Fitting model for 250 estimators
Model score:  0.9254317507351258
Fitting model for 500 estimators
Model score:  0.9487882459597867


In [15]:
# and let's look at tree depth
tree_depth = [4, 5, 6]
# since there was not a huge difference in scores -- let's stick with 100 boosting rounds for now to keep fitting times down
for depth in tree_depth:
    print(f"Fitting model for max_depth of {depth}")
    gbm = GradientBoostingRegressor(max_depth=depth)
    gbm.fit(X, y)
    print(f"Model score:  {gbm.score(X, y)}")

Fitting model for max_depth of 4
Model score:  0.9223765285137515
Fitting model for max_depth of 5
Model score:  0.9497649960450486
Fitting model for max_depth of 6
Model score:  0.9734752030309293


In each of these cases, we saw modest increases for increasing the value of both parameters.  

It would be interesting to see when out of sample scores begin to decrease -- sometimes you can keep increasing these values and keep seeing these piecemeal improvements until your scores get quite a bit higher.  In fact, lots of high performing models are taking existing architectures and just applying a **lot** of horsepower.

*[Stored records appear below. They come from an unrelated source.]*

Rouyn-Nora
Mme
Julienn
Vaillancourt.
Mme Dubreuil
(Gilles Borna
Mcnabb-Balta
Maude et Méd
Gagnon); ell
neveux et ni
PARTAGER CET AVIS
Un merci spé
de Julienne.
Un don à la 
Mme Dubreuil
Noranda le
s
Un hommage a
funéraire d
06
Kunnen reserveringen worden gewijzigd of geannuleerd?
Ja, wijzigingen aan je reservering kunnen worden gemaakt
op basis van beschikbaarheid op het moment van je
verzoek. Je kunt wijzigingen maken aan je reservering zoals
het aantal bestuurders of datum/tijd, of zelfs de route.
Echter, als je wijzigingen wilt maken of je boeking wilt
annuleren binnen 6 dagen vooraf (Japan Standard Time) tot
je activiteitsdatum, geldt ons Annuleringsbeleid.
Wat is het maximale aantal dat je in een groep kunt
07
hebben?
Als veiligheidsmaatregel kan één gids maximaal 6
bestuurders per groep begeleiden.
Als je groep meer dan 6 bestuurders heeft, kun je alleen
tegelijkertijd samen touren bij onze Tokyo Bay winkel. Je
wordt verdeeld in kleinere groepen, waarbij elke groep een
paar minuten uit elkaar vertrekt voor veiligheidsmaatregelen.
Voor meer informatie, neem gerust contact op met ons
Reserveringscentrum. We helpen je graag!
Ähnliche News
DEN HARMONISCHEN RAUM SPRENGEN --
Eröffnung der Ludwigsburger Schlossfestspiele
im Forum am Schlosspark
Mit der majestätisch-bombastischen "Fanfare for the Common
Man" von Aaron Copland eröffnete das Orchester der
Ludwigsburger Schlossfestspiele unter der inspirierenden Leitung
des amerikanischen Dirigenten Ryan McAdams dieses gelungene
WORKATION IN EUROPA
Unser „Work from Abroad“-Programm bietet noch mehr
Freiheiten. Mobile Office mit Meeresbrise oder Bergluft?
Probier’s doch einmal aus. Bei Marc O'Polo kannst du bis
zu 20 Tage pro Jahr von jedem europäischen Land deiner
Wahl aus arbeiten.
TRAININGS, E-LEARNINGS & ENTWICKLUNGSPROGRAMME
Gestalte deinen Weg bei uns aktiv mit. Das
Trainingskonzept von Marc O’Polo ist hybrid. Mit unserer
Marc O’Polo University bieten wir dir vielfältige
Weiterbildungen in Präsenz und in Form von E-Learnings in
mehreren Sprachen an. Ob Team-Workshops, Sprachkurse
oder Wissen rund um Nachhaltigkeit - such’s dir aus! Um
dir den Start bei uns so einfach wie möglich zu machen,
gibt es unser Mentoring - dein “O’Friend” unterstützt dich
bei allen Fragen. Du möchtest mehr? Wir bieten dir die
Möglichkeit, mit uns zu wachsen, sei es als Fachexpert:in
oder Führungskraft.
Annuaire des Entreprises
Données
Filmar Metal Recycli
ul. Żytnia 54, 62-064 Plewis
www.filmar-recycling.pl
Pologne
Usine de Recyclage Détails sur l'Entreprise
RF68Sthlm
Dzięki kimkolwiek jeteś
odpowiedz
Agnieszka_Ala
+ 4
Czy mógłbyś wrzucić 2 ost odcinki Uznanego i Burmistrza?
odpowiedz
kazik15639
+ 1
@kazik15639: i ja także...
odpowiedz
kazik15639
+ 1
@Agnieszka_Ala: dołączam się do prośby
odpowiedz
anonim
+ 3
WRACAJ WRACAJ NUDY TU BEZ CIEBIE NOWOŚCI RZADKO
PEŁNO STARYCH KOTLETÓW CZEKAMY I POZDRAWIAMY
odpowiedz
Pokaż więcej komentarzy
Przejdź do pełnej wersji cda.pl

For now, let's look at the juxtaposition of 500 estimators + `max_depth` of 6.

In [16]:
gbm = GradientBoostingRegressor(max_depth=6, n_estimators=500)
gbm.fit(X, y)
gbm.score(X, y)

0.9984162960866797

This score isn't dramatically different, but we were able to improve our model performance about 15% without a lot of additional effort.

Now, let's see if we can recreate similar results by improving fitting times.

In [18]:
# first, let's check some different values of colsample -- we'll start with 0.3 -- and go up from there
subsample_vals = [0.3, 0.4, 0.5]

for num_vals in subsample_vals:
    print(f"Fitting model with colsample value of {num_vals}")
    gbm = GradientBoostingRegressor(subsample=num_vals, n_estimators=500, max_depth=6)
    gbm.fit(X, y)
    print(f"Model score: {gbm.score(X, y)}")

Fitting model with colsample value of 0.3
Model score: 0.9941080390699263
Fitting model with colsample value of 0.4
Model score: 0.9962068158770071
Fitting model with colsample value of 0.5
Model score: 0.996945495839945


The scores don't quite get the same values as with all the data -- but they're quite close, and being able to do this with 1/3 of our data is pretty impressive.

In [19]:
# and let's try some different values for max_features
num_cols = [0.3, 0.4, 0.5, 0.6]

for num_col in num_cols:
    print(f"Fitting model with value of {num_col} for max_depth")
    gbm = GradientBoostingRegressor(subsample=0.3, n_estimators=500, max_depth=6, max_features=num_col)
    gbm.fit(X, y)
    print(f"Model score: {gbm.score(X, y)}")

Fitting model with value of 0.3 for max_depth
Model score: 0.9857741449962144
Fitting model with value of 0.4 for max_depth
Model score: 0.9913552305732263
Fitting model with value of 0.5 for max_depth
Model score: 0.9932716731959361
Fitting model with value of 0.6 for max_depth
Model score: 0.9932018100696856


In a similar vein -- we find that reducing the number of columns at a particular split doesn't affect our final results too much.  This is useful because it means we go with a version of our model that uses < 1/6 of the memory of our original, but get very similar results.

This can be very useful for using rapid prototypes, where long fitting times can be a drag.  

Going with some version of these parameters can be helpful for trying out different versions of our data to see if we can improve our score.